Seeds and Grains is a combination of dark wheat, sunflower seeds, pumpkin seeds, smoked trout roe, pumpkin seed oil, marigold-clove oil all topped with browned butter and wildflowers, assembled tableside. This dish had tons of flavors and textures – smoke, the pop of the trout roe, crunch of the seeds. It was interesting, fun and really good.
Reserve White Sturgeon and Koji was simple in its presentation. The caviar was from Oregon and paired with rice cream and smoked gel from shiso oil. It was served with crisp small crepes that were perfect to pair with a dab of each ingredient. The crepes were delicious and delicate and went perfectly with the fruit, cream and caviar. Wonderful.
Brioche and House-cultured Butter was a good sized loaf of brioche. It was soft and buttery on its own but served with a house made and seasoned butter that was nice, but hard to follow the wow factor of caviar.
Abalone, Cabbage and Smoke Créme was made on the yakitori barbecue and topped with a Napa Cabbage leaf that was dehydrated. Some smoked creme fraiche with parsley oil and dehydrated mustard seeds made a sauce and a bit of sauerkraut also from Napa Cabbage was in the dish. The abalone was from Monterey, CA. and incredibly tender. The sauerkraut added a bit of tartness to the dish that worked really well. It was probably the best abalone I’ve ever had.
Black Cod and Coastal Greens came with your selection of a special knife, all of which were made for the restaurant. Trust me, though, no knife was needed for this finely prepared fish. The moist chunk of fish was in a miso walnut spread with a red onion glaze and finished with vinaigrette made with walnut oil. The vinaigrette melted into the delicious fish but did not add a vinegar taste, instead it brightened the flavor of all it was with. Another total winner.

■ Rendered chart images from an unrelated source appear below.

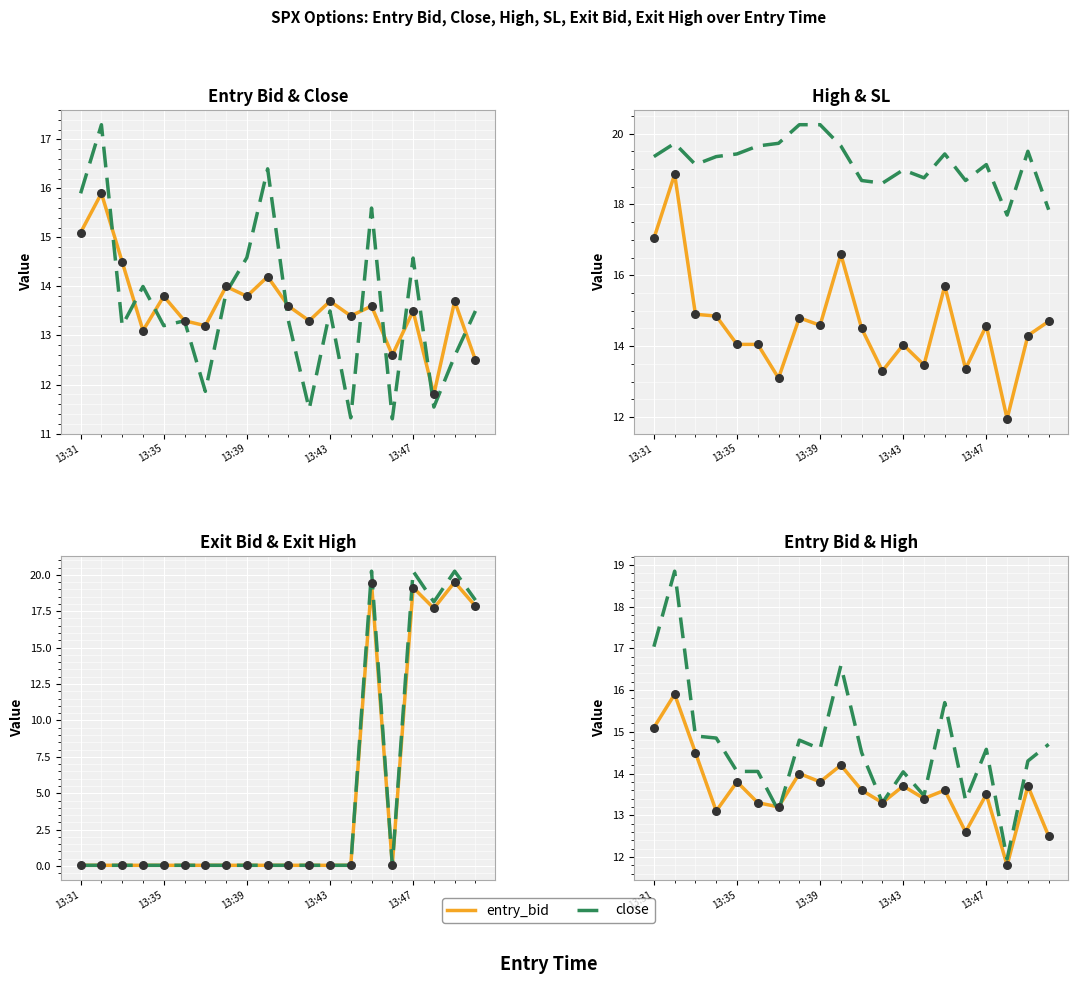

Which series has the largest total across all categories?

sl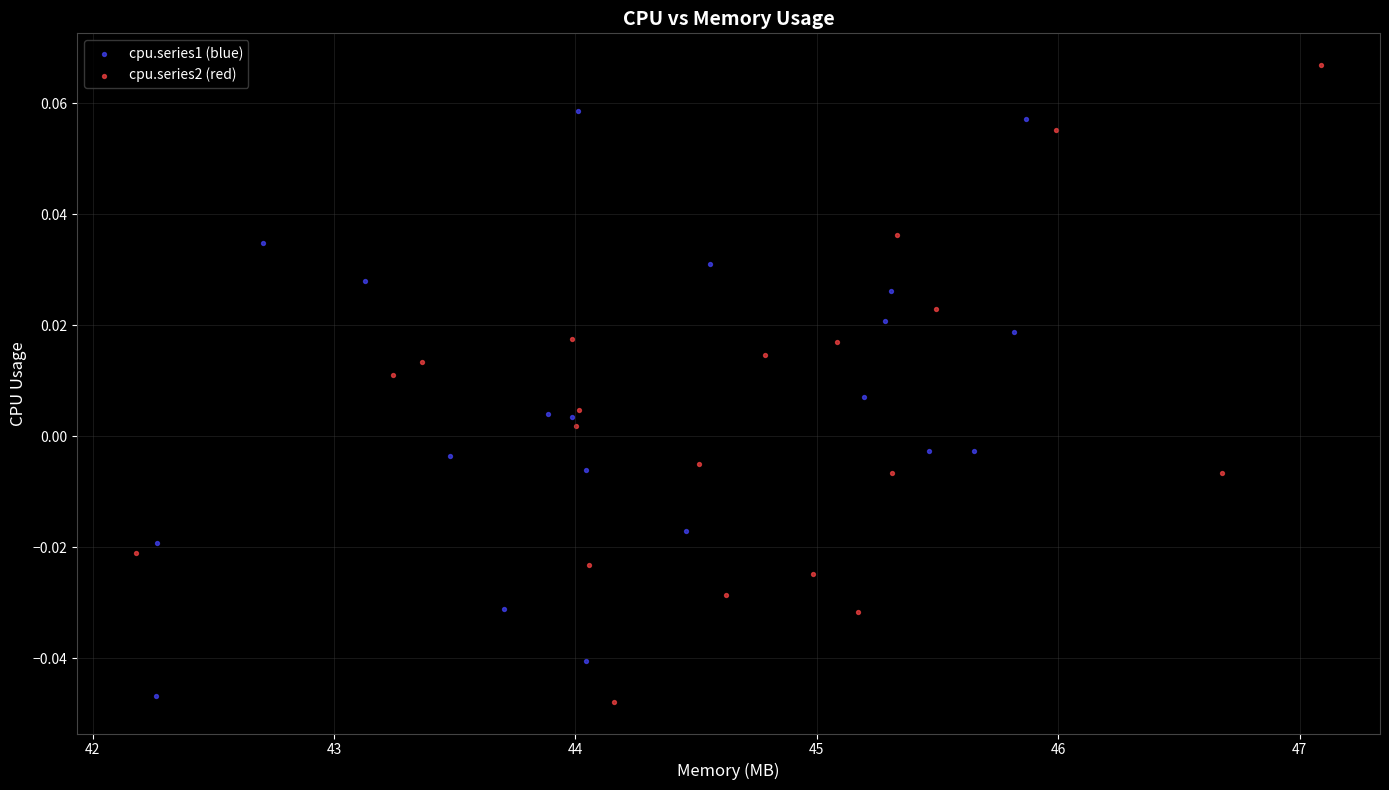

Which series has the largest Y range (max minus min)?

cpu.series2 (red)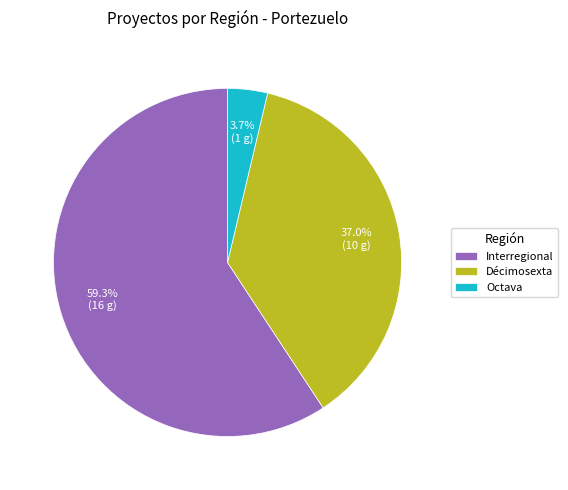

What percentage is the Interregional slice, to the nearest percent?

59%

The Smoked Cod was with Celery and Mussels. Some mussel shavings were on top of the black cod mixed with cream and potatoes. This was a dish of smoothness and full of smokey, rich flavor. Yum.
The rest of the cod was made into a Bouillon called cod tea and mixed with dehydrated flowers at the table. It was full of flavor and good but I liked the crab broth better.
Metronome (goat’s milk cheese) and Concorde Pear made up a cheese course and were served with a multi-barley bread. The cheese was good and went well with the excellent pear. The greens gave it more color but I couldn’t decide if I thought they added anything, however they were cut fresh from the plant at the table. The bread had lots of texture and heft and held up well with the other strong flavors, but the pear was the best part.
Eucalyptus was a popsicle on a eucalyptus branch and served as a palate cleanser. It was creamy and tasty and supplemented by the aroma of the sticky, non-edible leaves. It was good.
Citrus and Vanilla was the dessert in the form of an orange ball. The shell was made of cocoa butter and filled with orange blossom ice cream. It was light with filled with various textures and tastes. It was not overly sweet but still quite satisfying.
Mignardises were a chocolate with pistachio ganache (left), a passion fruit, nut and white chocolate (middle) and a chocolate filled with soft praline caramel (right). All were nice but the praline caramel was my favorite.
We were sent home with a copy of the evening’s menu and a delicious nut, seed bar along with a copy of one of the paintings. A perfect end to a wonderful evening.